We have to make a living. We don’t barter. And, I’m not happy about a few situations in my life. The website: communiteabooks.com is doing well. I’m proud of it. I want it to be better. I know it can be better. I have ideas, and visions of possibilities, things that would require a more specified knowledge of html, of coding, of actively building a website from the ground up. Unfortunately unlike building a table, or writing a novel, or painting a picture I cannot even fathom where to begin. Everything I know about building a website I taught myself while building my website. People, remember, I have an online BOOKSTORE I’m not selling ideas, like, Bitcoin. I’m still impressed by television. Nevertheless I have the ambition to create, and I believe that Communitea Books is worth the process and the time. Even when I find myself overwhelmed with all the things that I want to do, and not having the means to do them, or at least believing that I don’t have the means.
Sometimes it seems to me that everybody is content with routine: living a life structured by work: getting up, going to work, doing a very specific job, and going home. I’m not even capable of it; seriously, I’ve tried. A lot. It’s interesting to me that the people we always see talking about failure and effort and struggle are the people that don’t seem to fail or effort or struggle. But, as humans, we construct our own stories, and reasons for the situations of others. People exist only as we perceive them to exist, and in the way, only, that they were, or are based entirely on our own perceptions, as they came into our lives. We never hear about failure and effort and struggle from the people who are actively failing and putting the effort in day in-, and day out, and struggling. Or, at least, we don’t pay attention to those people.

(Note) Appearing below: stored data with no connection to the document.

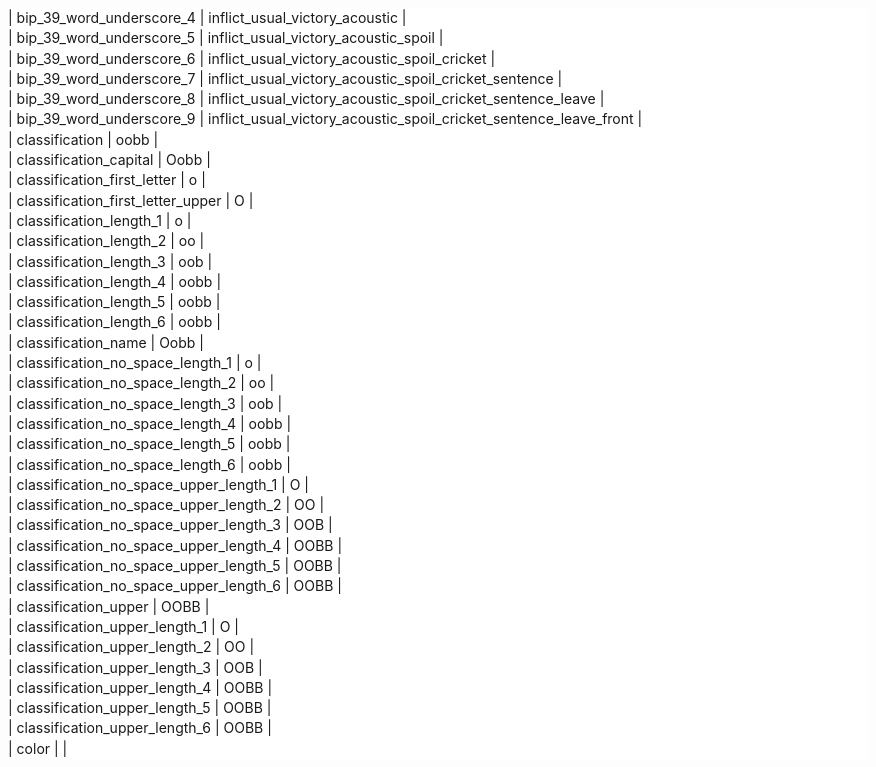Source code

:| bip_39_word_underscore_4 | inflict_usual_victory_acoustic |  
| bip_39_word_underscore_5 | inflict_usual_victory_acoustic_spoil |  
| bip_39_word_underscore_6 | inflict_usual_victory_acoustic_spoil_cricket |  
| bip_39_word_underscore_7 | inflict_usual_victory_acoustic_spoil_cricket_sentence |  
| bip_39_word_underscore_8 | inflict_usual_victory_acoustic_spoil_cricket_sentence_leave |  
| bip_39_word_underscore_9 | inflict_usual_victory_acoustic_spoil_cricket_sentence_leave_front |  
| classification | oobb |  
| classification_capital | Oobb |  
| classification_first_letter | o |  
| classification_first_letter_upper | O |  
| classification_length_1 | o |  
| classification_length_2 | oo |  
| classification_length_3 | oob |  
| classification_length_4 | oobb |  
| classification_length_5 | oobb |  
| classification_length_6 | oobb |  
| classification_name | Oobb |  
| classification_no_space_length_1 | o |  
| classification_no_space_length_2 | oo |  
| classification_no_space_length_3 | oob |  
| classification_no_space_length_4 | oobb |  
| classification_no_space_length_5 | oobb |  
| classification_no_space_length_6 | oobb |  
| classification_no_space_upper_length_1 | O |  
| classification_no_space_upper_length_2 | OO |  
| classification_no_space_upper_length_3 | OOB |  
| classification_no_space_upper_length_4 | OOBB |  
| classification_no_space_upper_length_5 | OOBB |  
| classification_no_space_upper_length_6 | OOBB |  
| classification_upper | OOBB |  
| classification_upper_length_1 | O |  
| classification_upper_length_2 | OO |  
| classification_upper_length_3 | OOB |  
| classification_upper_length_4 | OOBB |  
| classification_upper_length_5 | OOBB |  
| classification_upper_length_6 | OOBB |  
| color |  |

I’m an artist, damn it. I’m also thirty-three years old. Which of the two comes first? I still wake up every day determined to develop this website, to accomplish that one thing, to eventually walk into my storefront and order a tea, slide a book of the shelf, find a place in front of the fireplace, and watch people browsing the shelves, engaged in conversation, watching TED Talks on the TV’s above in-between chapters. In the meantime it’s the process that I focus on, day-in and day-out. I will continue to wake up some days overwhelmed, and wanting to accomplish more, and wanting to work on that novel, and wanting to paint that picture, and wanting to pay off the rest of that debt, and wanting to look out a different window, and knowing that if only that one thing would happen for me, it would all be possible.